First, every incoming file would need to be opened, checked, converted, and saved again before printing. In other words, we are no longer simply printing signs; we are entering the honorable land of prepress. That is perfectly valid, but not always necessary. If the job is just a poster, sometimes the shortest road is still: receive file, print file.

Second, sooner or later, some mischievous designer will send a file with no embedded profile at all. Then the design software will stand there like Sancho without a donkey, unsure how to interpret the colors. And because Mimaki_Expand_Color is not exactly a standard everyday CMYK space, the result may involve some heroic, but unwanted, color adventures.
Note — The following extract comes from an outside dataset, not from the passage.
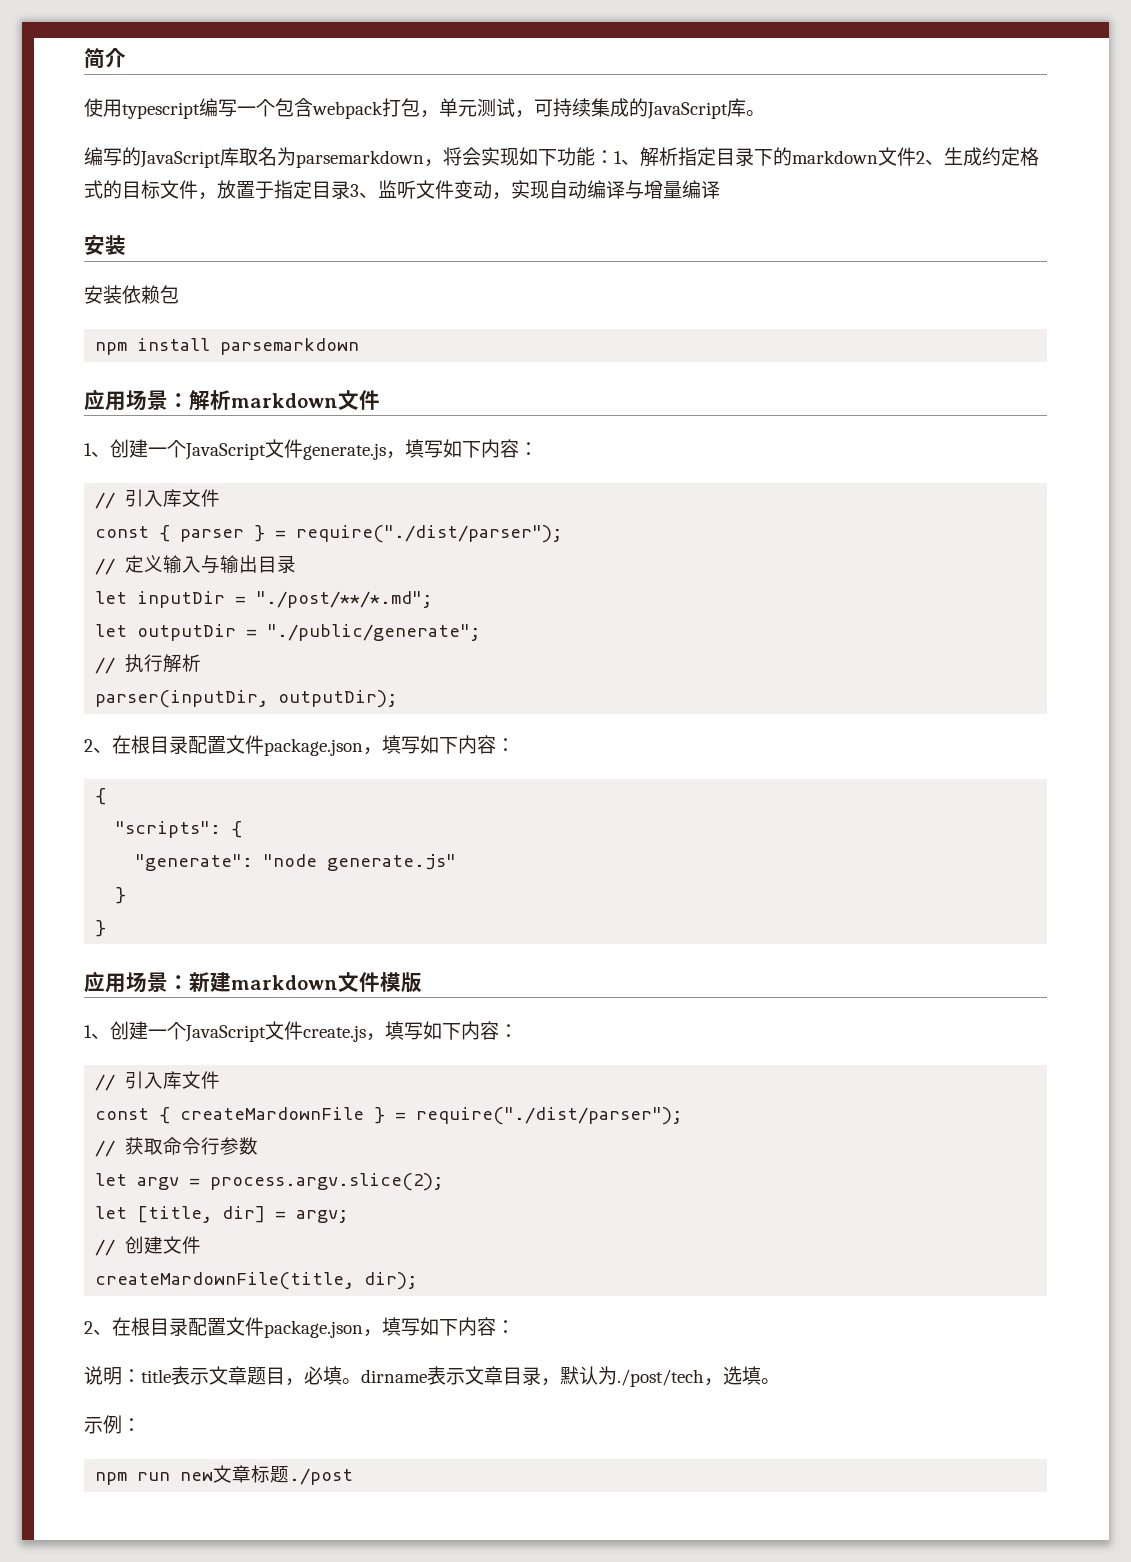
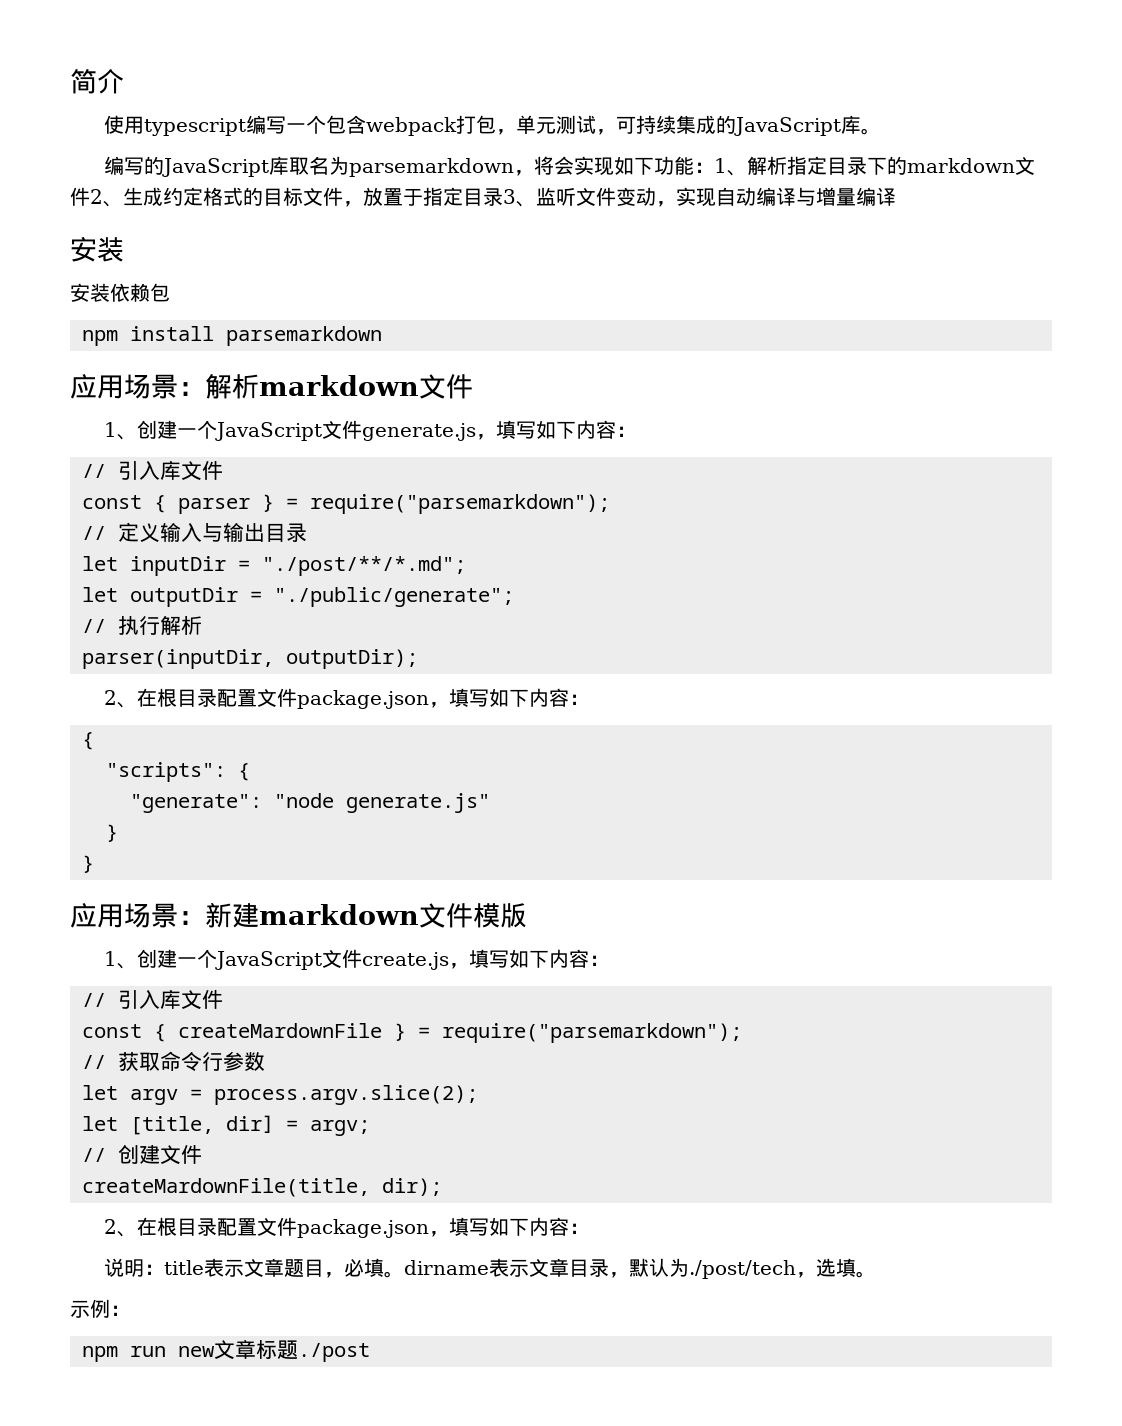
[296,525,563,543] require("./dist/parser"); -> [310,494,610,514] require("parsemarkdown");
[416,1107,683,1125] require("./dist/parser"); -> [442,1023,742,1043] require("parsemarkdown");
But yes, the main point is correct: Mimaki_Expand_Color can absolutely give you extra gamut and better results, provided it is used deliberately and consistently.

---

afro02, be sure to tell me, dude. I'll be interested.
 
  • Agree
Reactions: 1 users

afro02

New Member
Yes, absolutely, that can be done.

But then our brave knight afro02 must also change the color management policies in every design application he uses. And to keep the campaign from going sideways, he would probably need to make conversion into Mimaki_Expand_Color mandatory for every file he opens.

That is a very noble and professional workflow. But, like all noble workflows, it demands discipline.
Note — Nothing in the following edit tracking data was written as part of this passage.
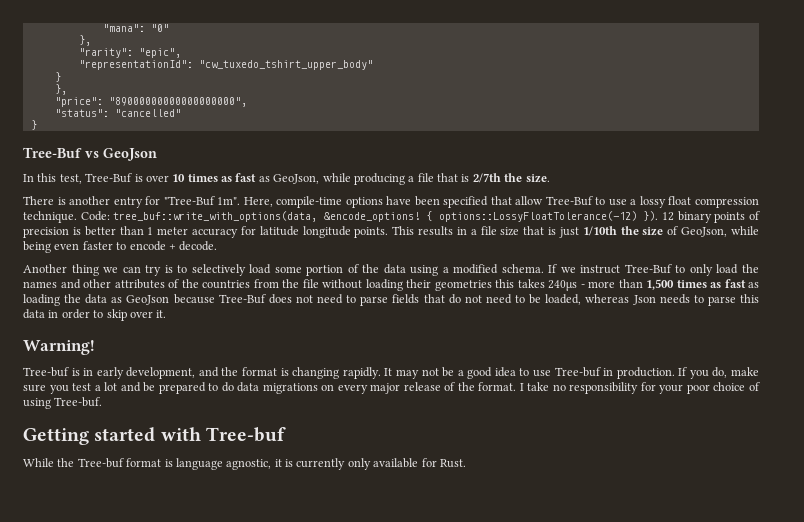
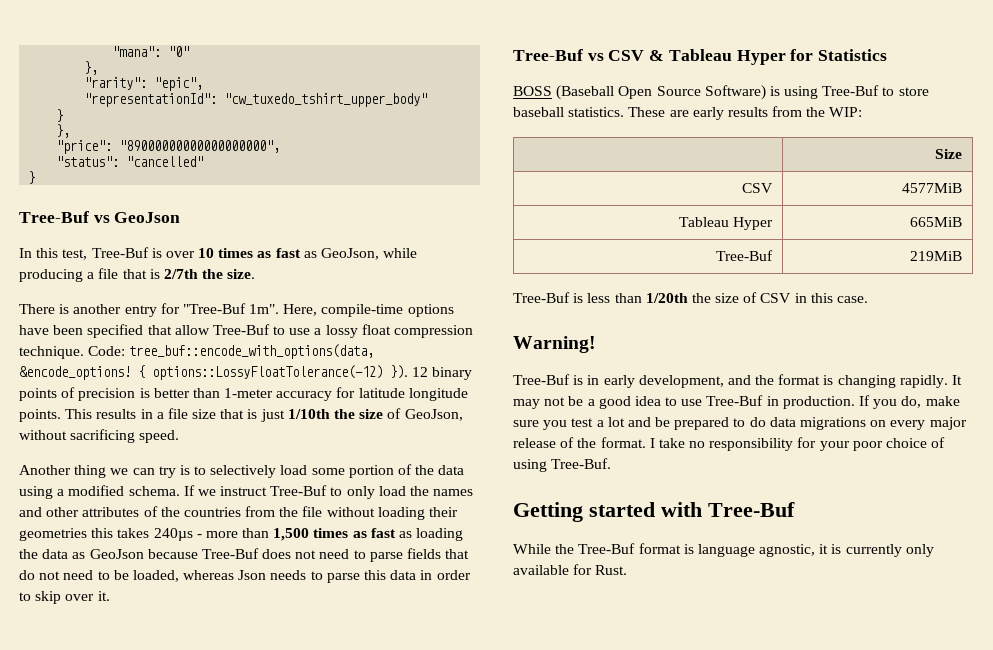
[113,211,318,222] tree_buf::write_with_options(data, -> [129,344,375,359] tree_buf::encode_with_options(data,
[147,227,189,235] 1 meter -> [224,388,274,398] 1-meter
[731,226,759,235] [23,241,218,253] while being even faster to encode + decode. -> [19,429,180,443] without sacrificing speed.
(167, 314) none -> [513,49,888,65] [513,85,929,100] [513,106,863,120] [935,149,963,159] [742,183,774,193] [902,183,963,193] [679,217,774,230] [910,217,963,227] [716,250,774,261] [910,251,963,261] [513,292,869,303] // Tree-Buf vs CSV & Tableau Hyper for Statistics // BOSS (Baseball Open Source Software) is using Tree-Buf to store baseball statistics. These are early results from the WIP: // | Size // CSV | 4577MiB // Tableau Hyper | 665MiB // Tree-Buf | 219MiB // Tree-Buf is less than 1/20th the size of CSV in this case.
[23,367,69,377] Tree-buf -> [513,374,570,385] Tree-Buf
[554,367,601,377] Tree-buf -> [706,395,764,406] Tree-Buf
[54,397,103,407] Tree-buf. -> [551,458,612,469] Tree-Buf.
[205,427,286,442] Tree-buf -> [708,502,795,517] Tree-Buf
[77,458,124,468] Tree-buf -> [578,543,636,554] Tree-Buf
First, every incoming file would need to be opened, checked, converted, and saved again before printing. In other words, we are no longer simply printing signs; we are entering the honorable land of prepress. That is perfectly valid, but not always necessary. If the job is just a poster, sometimes the shortest road is still: receive file, print file.
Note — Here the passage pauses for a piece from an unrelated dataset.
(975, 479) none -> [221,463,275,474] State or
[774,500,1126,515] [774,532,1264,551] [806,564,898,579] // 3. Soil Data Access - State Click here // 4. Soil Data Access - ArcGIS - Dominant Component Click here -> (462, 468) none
Second, sooner or later, some mischievous designer will send a file with no embedded profile at all. Then the design software will stand there like Sancho without a donkey, unsure how to interpret the colors. And because Mimaki_Expand_Color is not exactly a standard everyday CMYK space, the result may involve some heroic, but unwanted, color adventures.

But yes, the main point is correct: Mimaki_Expand_Color can absolutely give you extra gamut and better results, provided it is used deliberately and consistently.

---

afro02, be sure to tell me, dude. I'll be interested.
LOL nice explanation man, I worked earlier in prepress and it's pain in the ass haha. I'll try and update the post.
 

afro02

New Member
I think your issue may be in RasterLink’s Color Matching settings, under the Quality tab.

By default, the Color Matching preset is often set to Mimaki_Expand_Color. Inside that preset, the CMYK input profile can be MimakiHiContrast. It is actually a good input profile, but it expects the artwork to be prepared for that profile/workflow.

If your files are mostly coming in as U.S. Web Coated SWOP v2, then MimakiHiContrast can make the result look too heavy/dark, especially in blues, shadows and night scenes.

Try this:

1. Go to Quality > Color Matching.
2. Click in the preset name field and type your own name, for example “Work”.
3. Press the green plus button to create a custom Color Matching set.
4. In Input Profile (ICC), change the CMYK profile to something calmer, for example MimakiCMYK.icm.
5. Or, better, add your actual CMYK profile through Profile Manager, such as U.S. Web Coated SWOP v2, and select it there.

After that, run the same file again. You may find that the colors suddenly become much closer to what you expected.

Mimaki_Expand_Color is not bad at all. The problem is just that the input profile has to match how the artwork was prepared.

View attachment 182396
This option is greyed out, any idea how to make it enabled so I can tweak them?
 

dercar

New Member
The option is available, but it is not obvious. The UI is a bit sneaky.

You have to start by typing a new name for a new settings preset. Then click the green plus button. After that, all the settings will become unlocked.

You cannot edit the factory/default presets directly.